Angela Davis, professor, thinker, activist, famed revolutionary, visited New York's Occupy Wall Street movement on Sunday afternoon. She spoke first to a densely-packed crowd seated on cold concrete at Washington Square Park, her talk over the People's Mic sounding like a litany.
"We say no to big banks. We say no to corporate executives making millions of dollars a year. We say no to student debt, we say no to evictions. We say no to global capitalism. We say no to the prison industrial complex. We say no to racism, we say no to class exploitation, we say no to homophobia, we say no to transphobia, we say no to ableism. We say no to military occupation. We say no to war."
But more than what we say no to, Davis and the crowd were interested in what we say yes to. She called on the occupiers to answer the question, "How can we be together in a unity that is complex and emancipatory?"
It is no surprise that as the Occupy movements have grown, questions of race and gender, of sexuality and of internal dynamics have come up, and police brutality and the prison system have been issues almost from the beginning, and so it was no surprise that many of the people who asked questions of Davis were interested in working through those issues.
To the question of the language of "occupation," Davis counseled protesters to be aware that the U.S. is behind military occupations in other countries that are brutal and oppressive, but argued it was also possible to use the word differently. "We turn occupation into something that is beautiful, that brings community together."

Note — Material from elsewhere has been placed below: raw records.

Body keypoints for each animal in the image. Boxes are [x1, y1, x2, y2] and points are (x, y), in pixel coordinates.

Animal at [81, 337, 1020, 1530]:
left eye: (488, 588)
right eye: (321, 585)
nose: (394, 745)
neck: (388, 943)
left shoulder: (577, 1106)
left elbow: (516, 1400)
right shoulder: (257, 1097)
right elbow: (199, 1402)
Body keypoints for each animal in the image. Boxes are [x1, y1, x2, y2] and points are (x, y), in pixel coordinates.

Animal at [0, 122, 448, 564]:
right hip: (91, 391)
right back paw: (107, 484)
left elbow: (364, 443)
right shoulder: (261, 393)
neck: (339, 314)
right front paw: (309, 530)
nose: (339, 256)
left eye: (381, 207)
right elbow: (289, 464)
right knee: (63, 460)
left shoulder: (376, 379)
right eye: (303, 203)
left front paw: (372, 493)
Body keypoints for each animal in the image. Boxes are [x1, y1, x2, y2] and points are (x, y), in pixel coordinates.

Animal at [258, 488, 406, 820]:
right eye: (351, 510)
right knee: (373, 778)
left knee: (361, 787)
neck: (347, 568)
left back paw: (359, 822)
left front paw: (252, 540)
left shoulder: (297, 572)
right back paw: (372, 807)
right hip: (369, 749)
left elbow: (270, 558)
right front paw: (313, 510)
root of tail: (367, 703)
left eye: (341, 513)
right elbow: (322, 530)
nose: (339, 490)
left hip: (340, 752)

Many in the audience seemed to want advice from Davis, but she encouraged the movement to find its own answers. "We stand behind calls for…the decommodification of education, healthcare," she said, and noted that the movement's language carries with it the implicit promise of more work: "If we say we are the 99%, we have to commit ourselves to organizing the 99%"
Repeatedly, Davis stressed the need for inclusion, urging protesters to insist on inclusiveness, to make space for the most marginalized people in society, to hear their voices. To questions about political process, she got a laugh from the crowd when she said, "I agree with you that capitalism sucks," but she urged the crowd not to let another Republican become president even as she said that the two-party system was broken and called for growing the movement until even conservatives wanted to join it.
On a personal note–I saw Davis speak in 2007, during the early days of a long and messy presidential election, and though she urged the same commitment to struggle then, the smile on her face and her constant thank-yous to the crowd in Washington Square were miles away from her demeanor back then. I believed her when she called the movement "revolutionary"–which she did more than once, including in a mention of the general strike called for November 2 in her hometown of Oakland.
"That it seems to me is what this movement is about: freedom and the redefinition of freedom," she said.